*** INFORMATION Section Begins ***

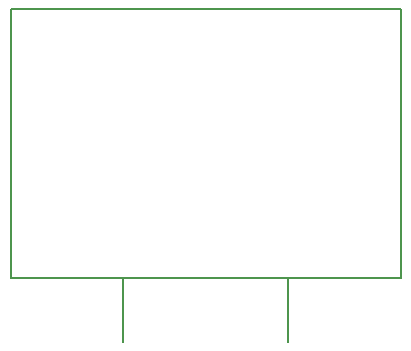
<source format=gbr>
G04 #@! TF.GenerationSoftware,KiCad,Pcbnew,(5.1.8)-1*
G04 #@! TF.CreationDate,2022-07-09T03:05:26+02:00*
G04 #@! TF.ProjectId,BulkyMIDI-32 Module Panel,42756c6b-794d-4494-9449-2d3332204d6f,rev?*
G04 #@! TF.SameCoordinates,Original*
G04 #@! TF.FileFunction,OtherDrawing,Comment*
%FSLAX46Y46*%
G04 Gerber Fmt 4.6, Leading zero omitted, Abs format (unit mm)*
G04 Created by KiCad (PCBNEW (5.1.8)-1) date 2022-07-09 03:05:26*
%MOMM*%
%LPD*%
G01*
G04 APERTURE LIST*
%ADD10C,0.150000*%
G04 APERTURE END LIST*
D10*
X148090000Y-140417000D02*
X148090000Y-145817000D01*
X134090000Y-140417000D02*
X134090000Y-145817000D01*
X124580000Y-140417000D02*
X157600000Y-140417000D01*
X157600000Y-140417000D02*
X157600000Y-117642000D01*
X157600000Y-117642000D02*
X124580000Y-117642000D01*
X124580000Y-117642000D02*
X124580000Y-140417000D01*
M02*

</source>
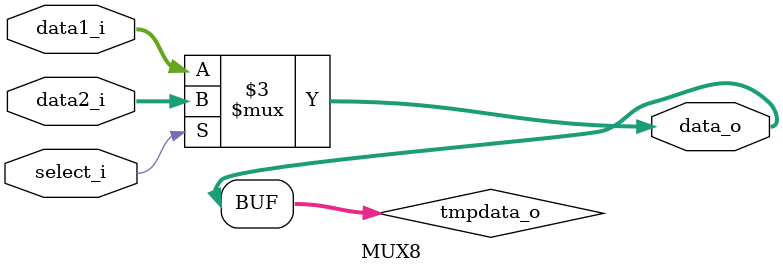
<source format=v>
module MUX8(
   data1_i,
   data2_i,
   select_i,
   data_o
);

// Ports
input	[7:0]	data1_i;
input	[7:0]	data2_i;
input       select_i;// 1: stall, 0 :no
output [7:0]		data_o;

reg	[7:0]	tmpdata_o;
assign data_o = tmpdata_o;

always @(*) begin
	if (select_i) begin
		tmpdata_o = data2_i;
	end
	else begin
		tmpdata_o = data1_i;
	end
end

// assign data_o = select_i? data2_i:data1_i;

endmodule
</source>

*** INFORMATION Section Ends ***

JOB ITEM - Skip the pictures and quote each line of the entries above, from the first through the line with "X124580000Y-140417000D02*", exactly as it appears.

ANSWER -
<source format=gbr>
G04 #@! TF.GenerationSoftware,KiCad,Pcbnew,(5.1.8)-1*
G04 #@! TF.CreationDate,2022-07-09T03:05:26+02:00*
G04 #@! TF.ProjectId,BulkyMIDI-32 Module Panel,42756c6b-794d-4494-9449-2d3332204d6f,rev?*
G04 #@! TF.SameCoordinates,Original*
G04 #@! TF.FileFunction,OtherDrawing,Comment*
%FSLAX46Y46*%
G04 Gerber Fmt 4.6, Leading zero omitted, Abs format (unit mm)*
G04 Created by KiCad (PCBNEW (5.1.8)-1) date 2022-07-09 03:05:26*
%MOMM*%
%LPD*%
G01*
G04 APERTURE LIST*
%ADD10C,0.150000*%
G04 APERTURE END LIST*
D10*
X148090000Y-140417000D02*
X148090000Y-145817000D01*
X134090000Y-140417000D02*
X134090000Y-145817000D01*
X124580000Y-140417000D02*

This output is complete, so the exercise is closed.